- _TASK DIRECTIONS_: Retype every record exactly. Leave the pictures out.
### MATERIALS PROVIDED
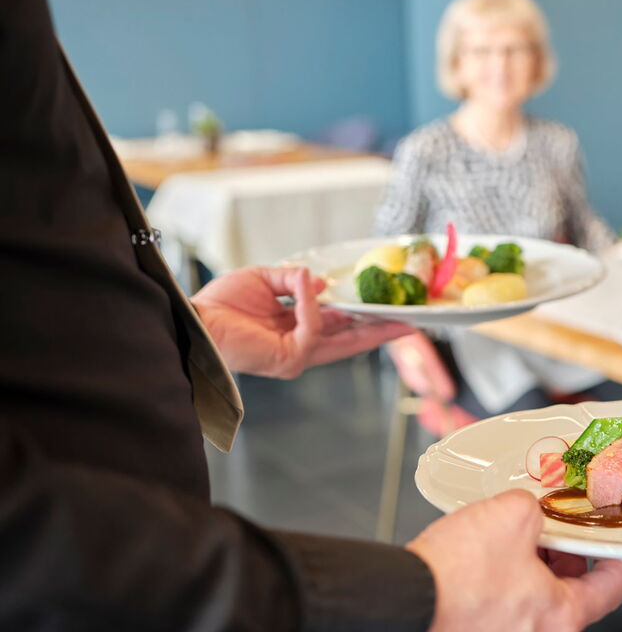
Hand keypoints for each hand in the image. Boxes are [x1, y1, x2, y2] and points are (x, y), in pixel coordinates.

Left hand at [192, 266, 413, 378]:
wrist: (196, 320)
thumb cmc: (222, 304)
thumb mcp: (265, 280)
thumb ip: (294, 280)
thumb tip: (319, 282)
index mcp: (296, 331)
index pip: (338, 327)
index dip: (364, 319)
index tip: (390, 309)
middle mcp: (301, 348)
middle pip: (351, 341)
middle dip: (382, 331)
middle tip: (411, 322)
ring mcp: (298, 356)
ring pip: (345, 342)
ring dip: (370, 326)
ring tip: (397, 316)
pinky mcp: (290, 357)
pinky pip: (313, 327)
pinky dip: (312, 306)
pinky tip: (308, 289)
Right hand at [407, 490, 621, 631]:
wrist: (405, 598)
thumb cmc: (456, 576)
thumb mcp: (512, 515)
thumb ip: (534, 509)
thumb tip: (530, 509)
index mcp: (561, 616)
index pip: (609, 590)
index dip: (616, 561)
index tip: (616, 552)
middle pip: (568, 594)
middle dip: (561, 557)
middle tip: (553, 532)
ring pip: (533, 599)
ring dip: (527, 568)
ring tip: (509, 539)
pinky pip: (503, 606)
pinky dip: (501, 582)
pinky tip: (484, 558)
######
- _RESPONSE FOR THIS EXERCISE_:
Hand keypoints for each hand in the image. Boxes are [x1, y1, x2, y2] and points are (x, y), in pixel coordinates.

Left hand at [192, 266, 413, 378]:
wrist: (196, 320)
thumb cmc: (222, 304)
thumb mcp: (265, 280)
thumb ip: (294, 280)
thumb tip: (319, 282)
index mcp: (296, 331)
index pip: (338, 327)
index dip: (364, 319)
index tip: (390, 309)
middle mcp: (301, 348)
middle pip: (351, 341)
middle dip: (382, 331)
middle tip: (411, 322)
ring mcp: (298, 356)
ring pip: (345, 342)
ring dip: (370, 326)
ring tip: (397, 316)
pinky mcp: (290, 357)
pinky pip: (313, 327)
pinky dip: (312, 306)
pinky tip: (308, 289)
Right hand at [407, 490, 621, 631]:
wrist: (405, 598)
thumb cmc: (456, 576)
thumb mcp: (512, 515)
thumb ip: (534, 509)
thumb tip: (530, 509)
index mcp: (561, 616)
index pip: (609, 590)
index dip: (616, 561)
index tip: (616, 552)
middle pip: (568, 594)
middle dip: (561, 557)
middle tip: (553, 532)
ring pip: (533, 599)
ring dip: (527, 568)
ring tip: (509, 539)
pinky pip: (503, 606)
pinky dip: (501, 582)
pinky tip: (484, 558)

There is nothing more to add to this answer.